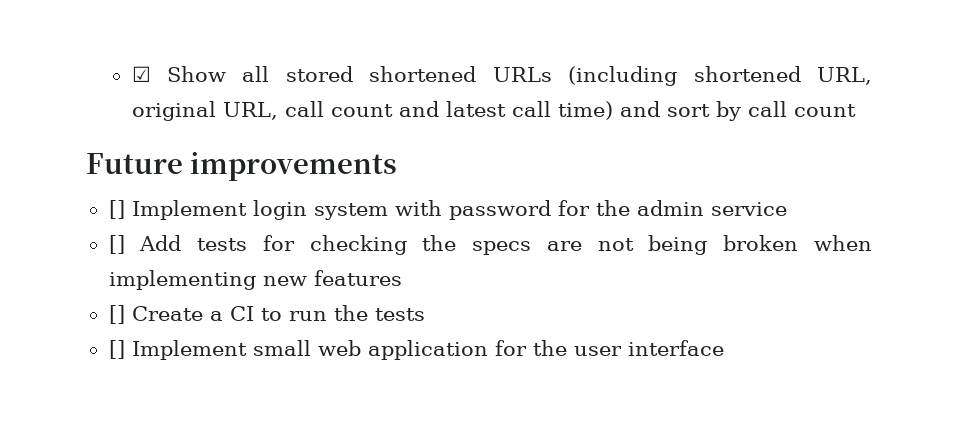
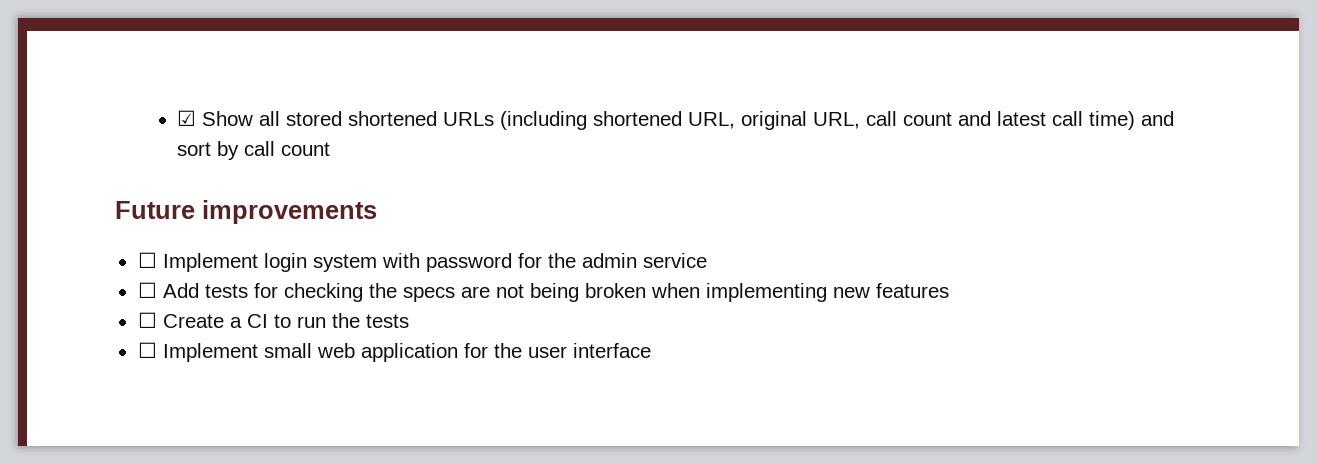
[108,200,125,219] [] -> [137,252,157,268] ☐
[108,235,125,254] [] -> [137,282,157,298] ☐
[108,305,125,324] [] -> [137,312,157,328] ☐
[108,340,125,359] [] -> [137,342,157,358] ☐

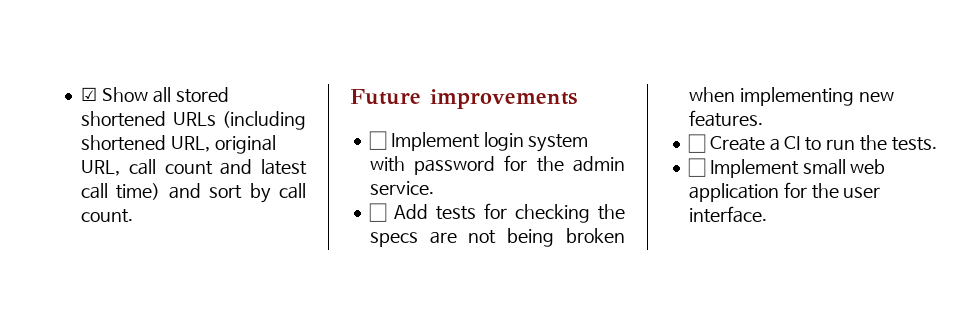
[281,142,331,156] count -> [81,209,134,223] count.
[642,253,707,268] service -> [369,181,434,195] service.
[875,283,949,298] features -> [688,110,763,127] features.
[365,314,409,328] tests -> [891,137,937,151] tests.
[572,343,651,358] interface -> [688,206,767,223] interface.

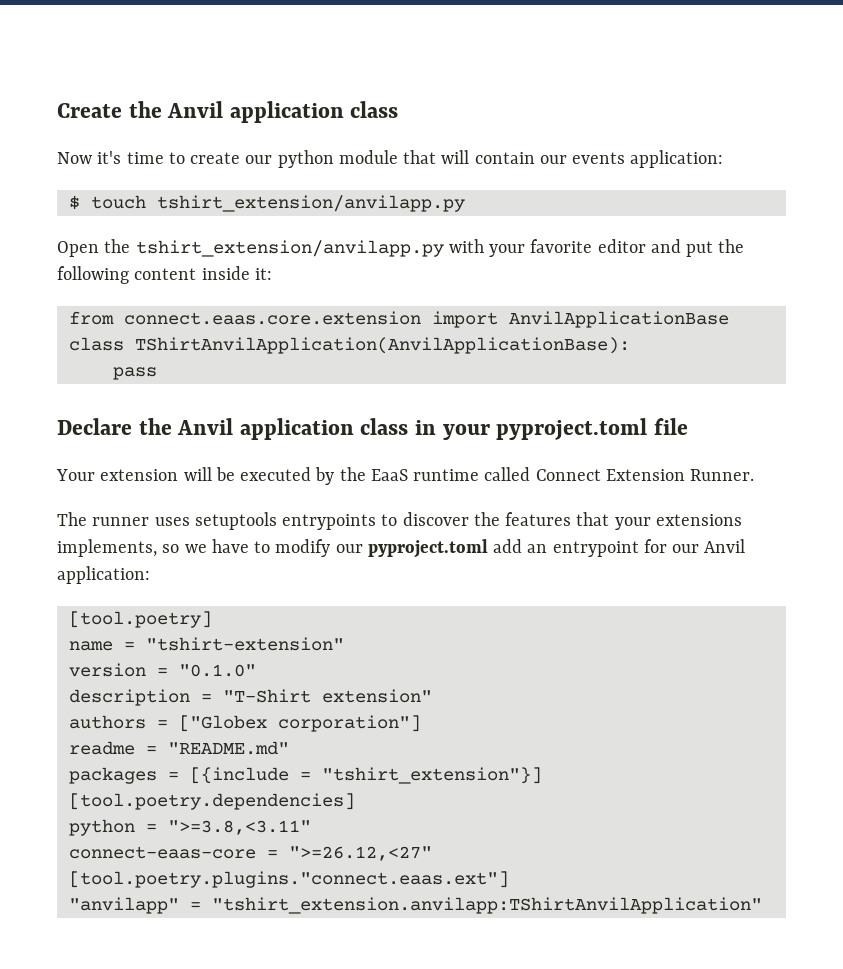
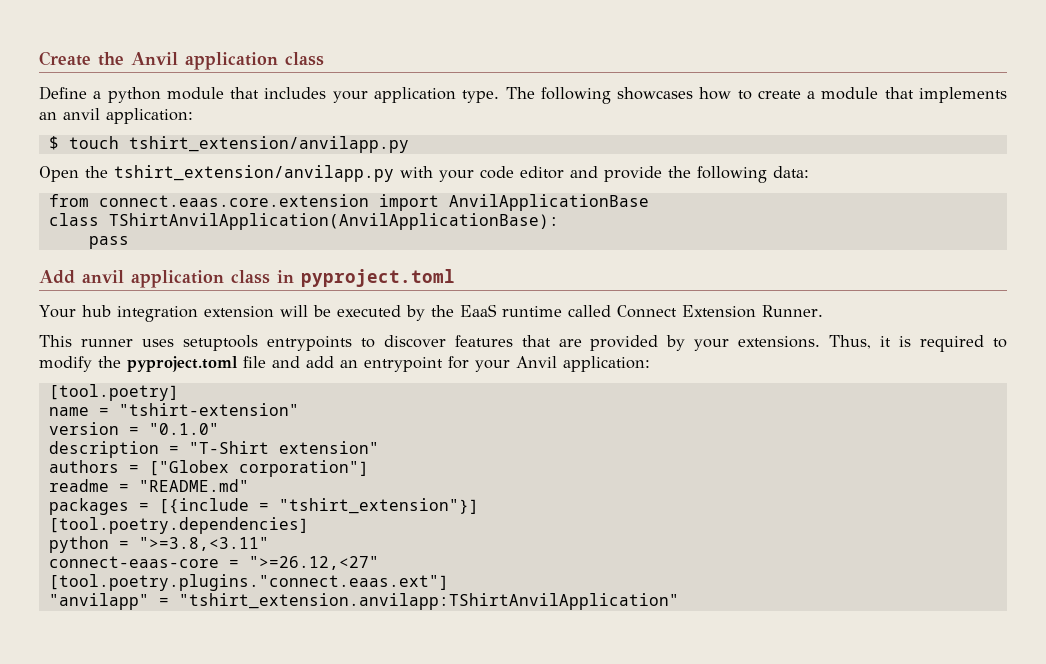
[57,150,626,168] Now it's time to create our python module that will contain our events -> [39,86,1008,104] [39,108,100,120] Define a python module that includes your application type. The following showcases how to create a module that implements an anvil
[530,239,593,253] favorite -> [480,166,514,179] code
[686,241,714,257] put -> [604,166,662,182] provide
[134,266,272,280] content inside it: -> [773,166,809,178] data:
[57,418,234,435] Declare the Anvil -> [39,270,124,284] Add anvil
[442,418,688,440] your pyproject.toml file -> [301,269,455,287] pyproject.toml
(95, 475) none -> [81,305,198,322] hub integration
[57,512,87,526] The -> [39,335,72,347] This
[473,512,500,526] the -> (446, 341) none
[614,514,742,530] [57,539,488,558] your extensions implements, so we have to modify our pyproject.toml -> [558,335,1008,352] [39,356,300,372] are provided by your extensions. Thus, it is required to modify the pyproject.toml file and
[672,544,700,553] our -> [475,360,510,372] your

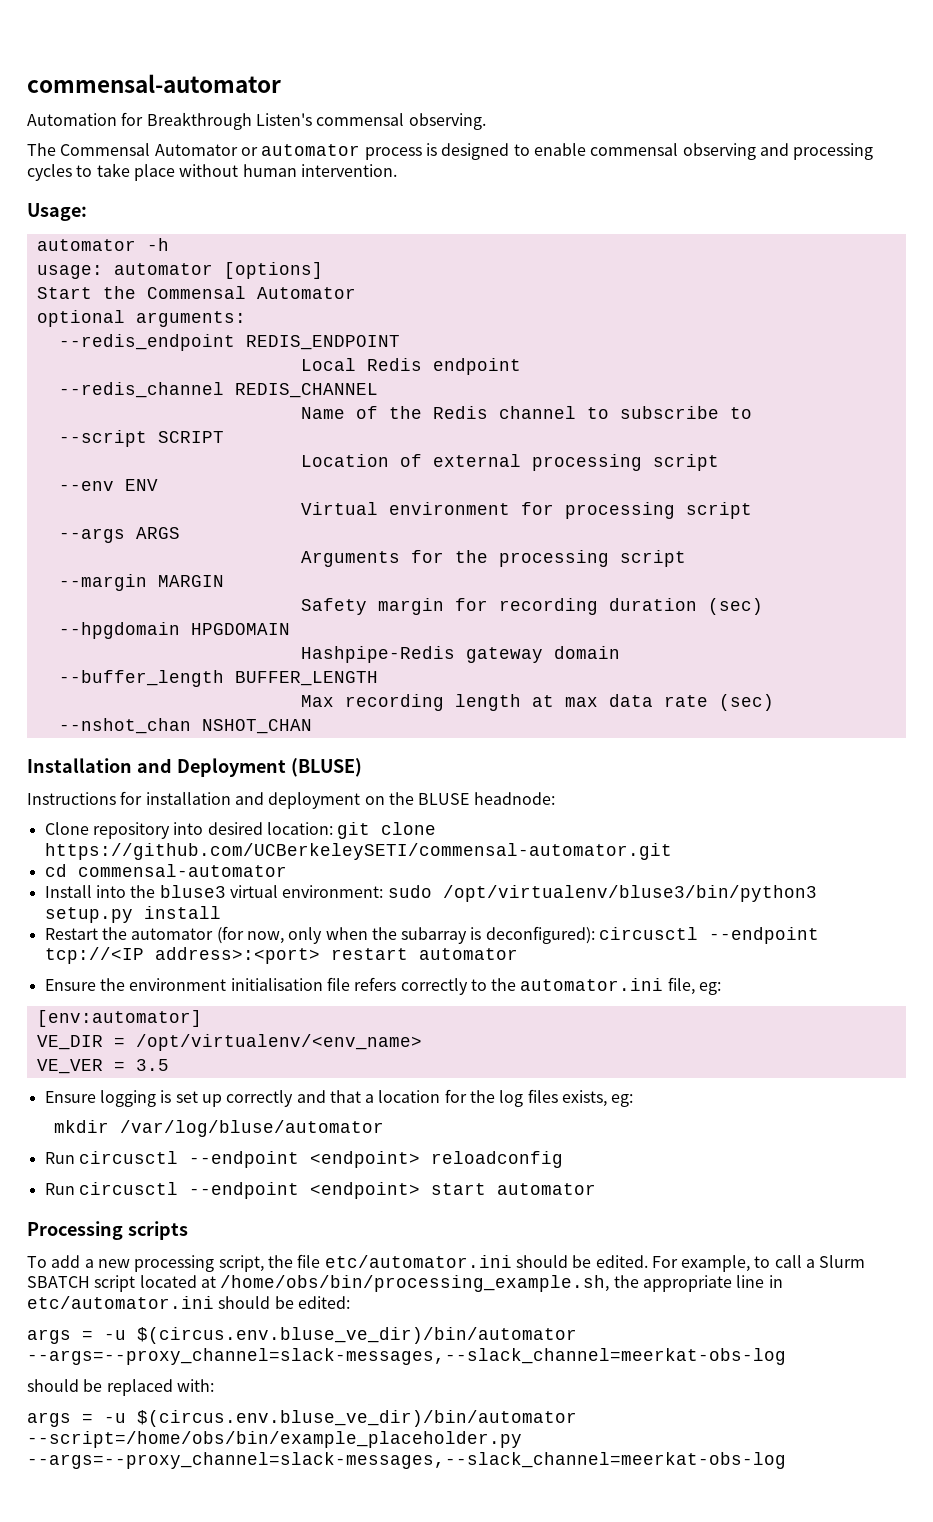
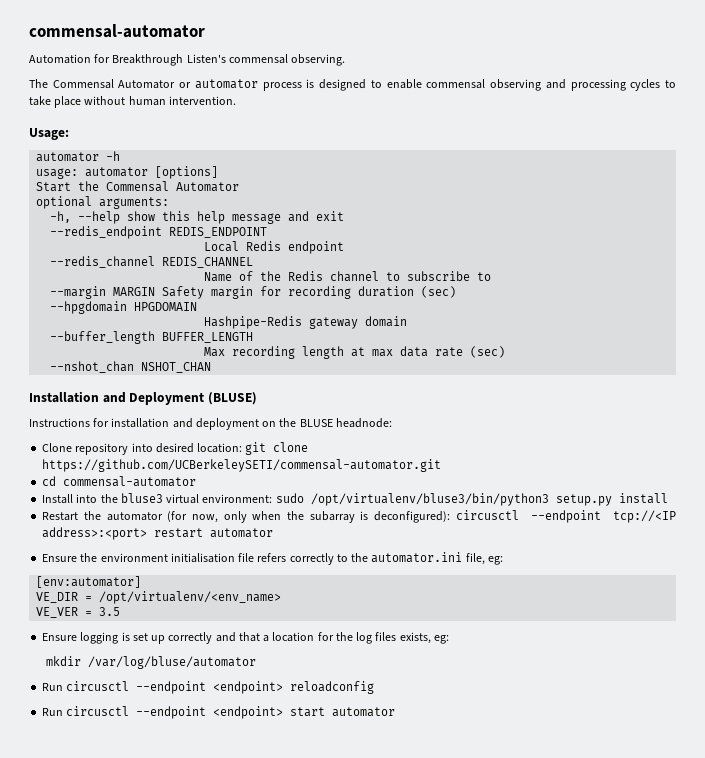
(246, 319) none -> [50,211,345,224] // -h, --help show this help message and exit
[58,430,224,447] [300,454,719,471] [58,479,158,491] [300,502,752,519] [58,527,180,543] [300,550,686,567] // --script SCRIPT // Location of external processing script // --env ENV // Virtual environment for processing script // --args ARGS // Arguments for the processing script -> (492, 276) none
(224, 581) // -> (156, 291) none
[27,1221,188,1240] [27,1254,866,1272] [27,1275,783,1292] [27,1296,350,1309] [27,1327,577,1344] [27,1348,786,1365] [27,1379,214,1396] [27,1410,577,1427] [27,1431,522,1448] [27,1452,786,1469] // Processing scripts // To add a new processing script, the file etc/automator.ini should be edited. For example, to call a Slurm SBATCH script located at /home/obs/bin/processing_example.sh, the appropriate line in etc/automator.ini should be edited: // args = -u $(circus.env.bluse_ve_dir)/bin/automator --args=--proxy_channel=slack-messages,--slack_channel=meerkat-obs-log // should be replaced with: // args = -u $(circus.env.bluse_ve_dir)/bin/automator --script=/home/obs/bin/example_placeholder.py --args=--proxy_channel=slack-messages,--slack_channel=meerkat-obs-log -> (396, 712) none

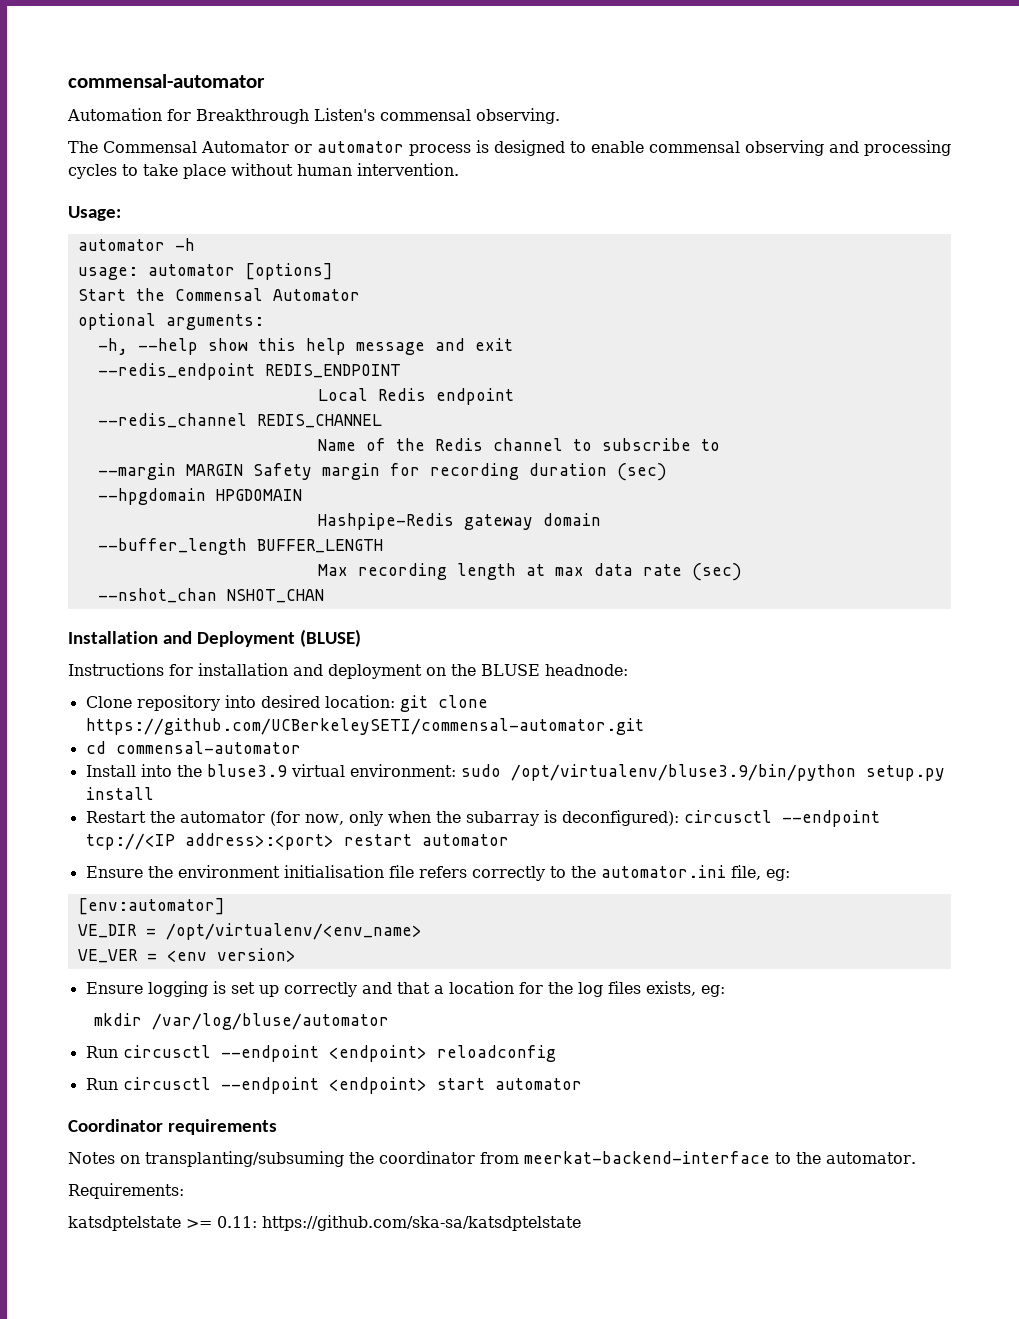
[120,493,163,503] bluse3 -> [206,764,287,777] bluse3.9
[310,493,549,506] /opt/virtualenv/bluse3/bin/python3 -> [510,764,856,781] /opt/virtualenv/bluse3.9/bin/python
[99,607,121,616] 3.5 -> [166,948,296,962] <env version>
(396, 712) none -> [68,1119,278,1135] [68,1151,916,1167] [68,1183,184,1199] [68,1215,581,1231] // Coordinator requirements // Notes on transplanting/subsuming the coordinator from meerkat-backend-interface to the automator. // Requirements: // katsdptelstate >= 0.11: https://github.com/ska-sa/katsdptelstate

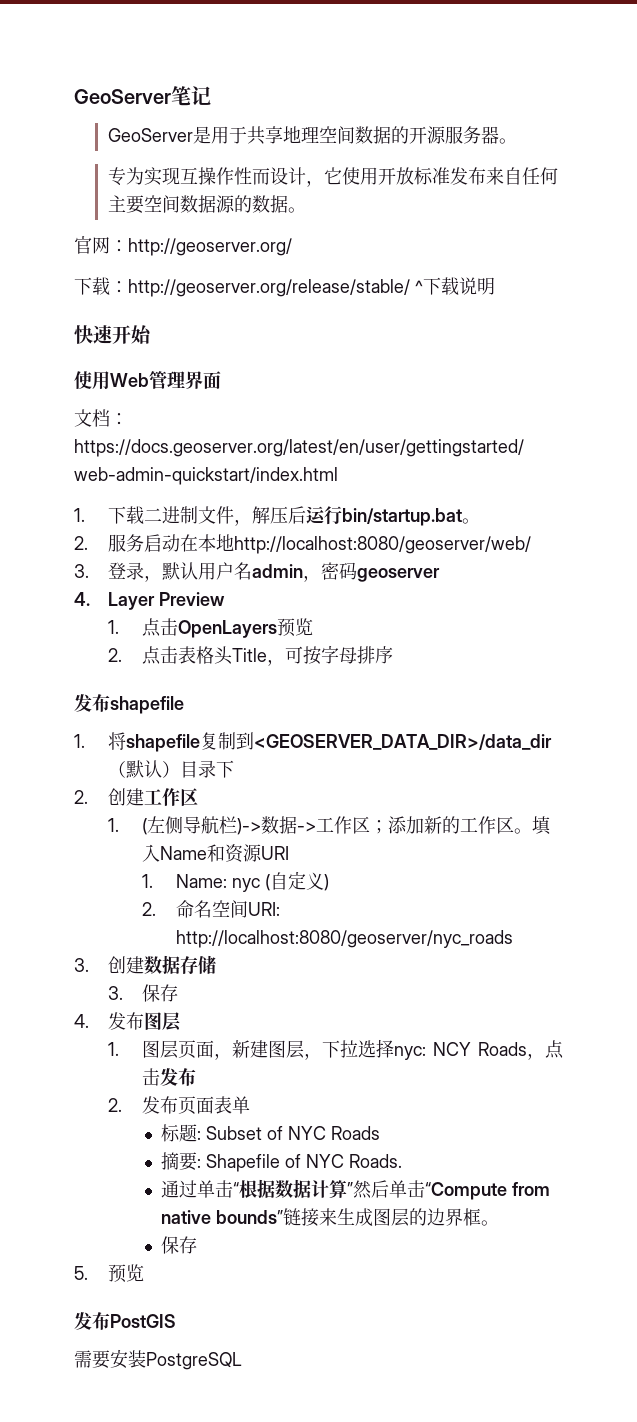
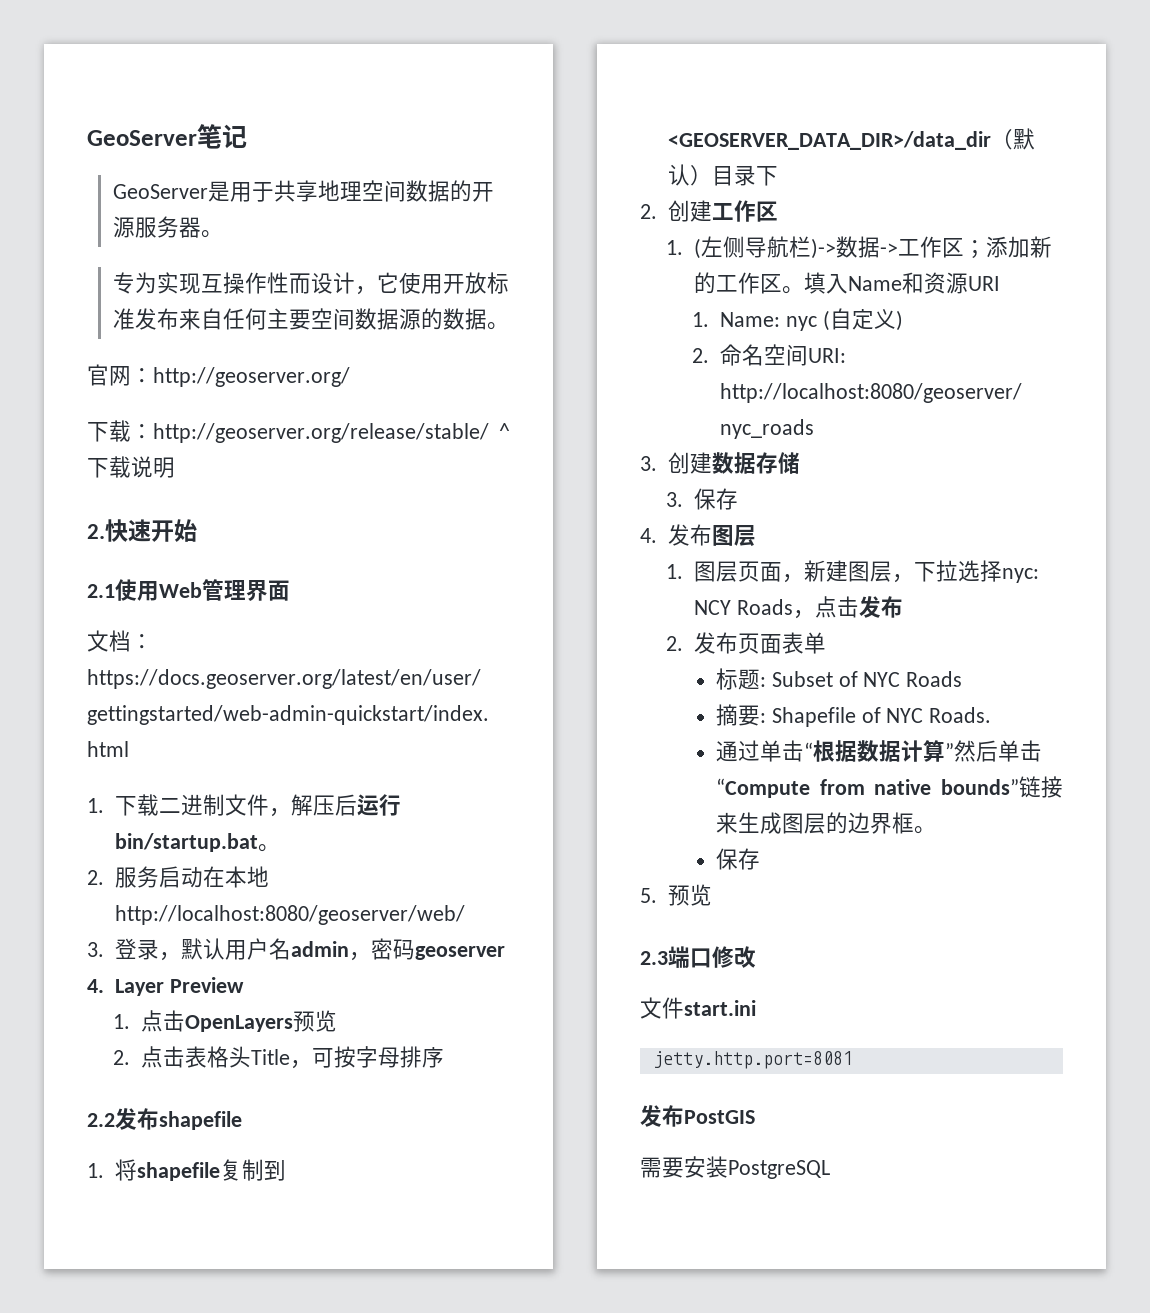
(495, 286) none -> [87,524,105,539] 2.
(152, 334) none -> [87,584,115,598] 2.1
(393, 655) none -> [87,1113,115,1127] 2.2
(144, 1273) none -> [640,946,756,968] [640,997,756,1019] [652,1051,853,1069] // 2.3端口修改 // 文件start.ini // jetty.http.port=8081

□ □ □

Aim of the task: Lines in the material above that include the string "implements" should be listed.

Output below:
[57,150,626,168] Now it's time to create our python module that will contain our events -> [39,86,1008,104] [39,108,100,120] Define a python module that includes your application type. The following showcases how to create a module that implements an anvil
[614,514,742,530] [57,539,488,558] your extensions implements, so we have to modify our pyproject.toml -> [558,335,1008,352] [39,356,300,372] are provided by your extensions. Thus, it is required to modify the pyproject.toml file and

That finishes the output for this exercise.